(Image and design file data)
--*--
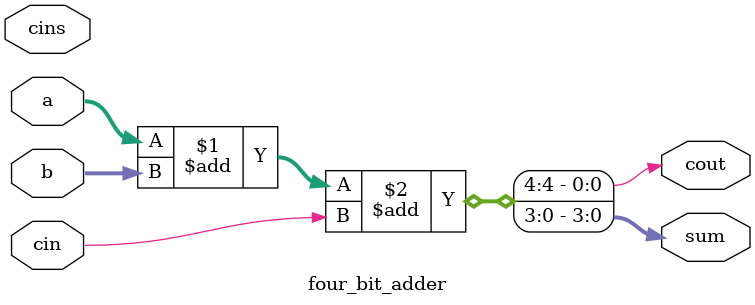
<source format=sv>

module four_bit_adder (
  input logic [3:0] a,      // 4-bit input A
  input logic [3:0] b,      // 4-bit input B
  input logic cin,          // Carry-in
  inout wire cins,          // Carry-in
  output logic [3:0] sum,   // 4-bit Sum output
  output logic cout         // Carry-out
);
logic [2:0] empty;
 

assign {cout, sum} = a + b + cin;
 

endmodule
</source>
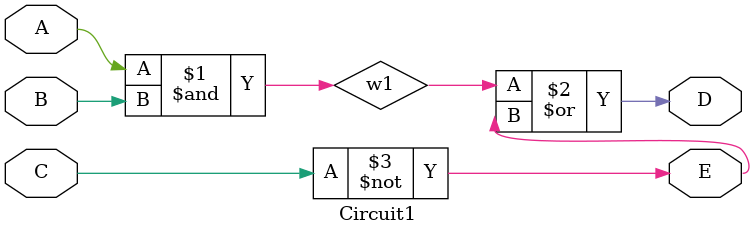
<source format=v>
module Circuit1 (
    A,
    B,
    C,
    D,
    E
);

    output D, E;
    input A, B, C;
    wire w1; //intermediate results
    and G1 (w1,A,B); //G1,G2,G3 are optional; If A,B,w1 doesn't work try w1,A,B,similarly for others(o/p first then i/p)
    not G2 (E,C);
    or G3 (D,w1,E);
endmodule
</source>
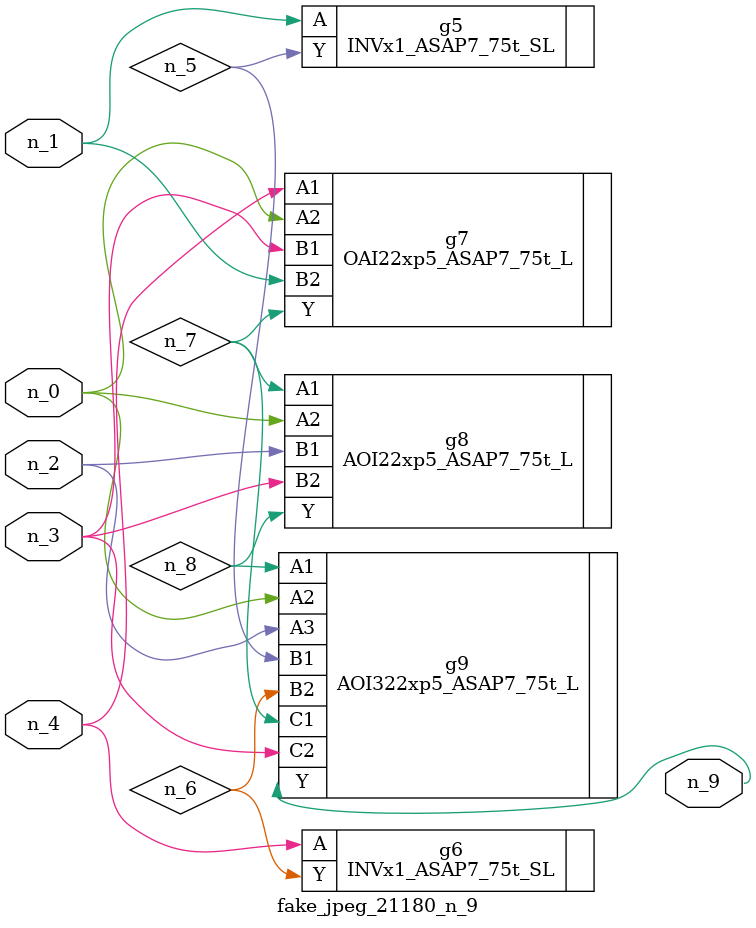
<source format=v>
module fake_jpeg_21180_n_9 (n_3, n_2, n_1, n_0, n_4, n_9);

input n_3;
input n_2;
input n_1;
input n_0;
input n_4;

output n_9;

wire n_8;
wire n_6;
wire n_5;
wire n_7;

INVx1_ASAP7_75t_SL g5 ( 
.A(n_1),
.Y(n_5)
);

INVx1_ASAP7_75t_SL g6 ( 
.A(n_4),
.Y(n_6)
);

OAI22xp5_ASAP7_75t_L g7 ( 
.A1(n_4),
.A2(n_0),
.B1(n_3),
.B2(n_1),
.Y(n_7)
);

AOI22xp5_ASAP7_75t_L g8 ( 
.A1(n_7),
.A2(n_0),
.B1(n_2),
.B2(n_3),
.Y(n_8)
);

AOI322xp5_ASAP7_75t_L g9 ( 
.A1(n_8),
.A2(n_0),
.A3(n_2),
.B1(n_5),
.B2(n_6),
.C1(n_7),
.C2(n_3),
.Y(n_9)
);


endmodule
</source>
--*--
■ WORK TASK
What is needed is every record above printed exactly, with no pictures.

■ SOLUTION TO THIS EXERCISE
<source format=sv>

module four_bit_adder (
  input logic [3:0] a,      // 4-bit input A
  input logic [3:0] b,      // 4-bit input B
  input logic cin,          // Carry-in
  inout wire cins,          // Carry-in
  output logic [3:0] sum,   // 4-bit Sum output
  output logic cout         // Carry-out
);
logic [2:0] empty;
 

assign {cout, sum} = a + b + cin;
 

endmodule
</source>
<source format=v>
module Circuit1 (
    A,
    B,
    C,
    D,
    E
);

    output D, E;
    input A, B, C;
    wire w1; //intermediate results
    and G1 (w1,A,B); //G1,G2,G3 are optional; If A,B,w1 doesn't work try w1,A,B,similarly for others(o/p first then i/p)
    not G2 (E,C);
    or G3 (D,w1,E);
endmodule
</source>
<source format=v>
module fake_jpeg_21180_n_9 (n_3, n_2, n_1, n_0, n_4, n_9);

input n_3;
input n_2;
input n_1;
input n_0;
input n_4;

output n_9;

wire n_8;
wire n_6;
wire n_5;
wire n_7;

INVx1_ASAP7_75t_SL g5 ( 
.A(n_1),
.Y(n_5)
);

INVx1_ASAP7_75t_SL g6 ( 
.A(n_4),
.Y(n_6)
);

OAI22xp5_ASAP7_75t_L g7 ( 
.A1(n_4),
.A2(n_0),
.B1(n_3),
.B2(n_1),
.Y(n_7)
);

AOI22xp5_ASAP7_75t_L g8 ( 
.A1(n_7),
.A2(n_0),
.B1(n_2),
.B2(n_3),
.Y(n_8)
);

AOI322xp5_ASAP7_75t_L g9 ( 
.A1(n_8),
.A2(n_0),
.A3(n_2),
.B1(n_5),
.B2(n_6),
.C1(n_7),
.C2(n_3),
.Y(n_9)
);


endmodule
</source>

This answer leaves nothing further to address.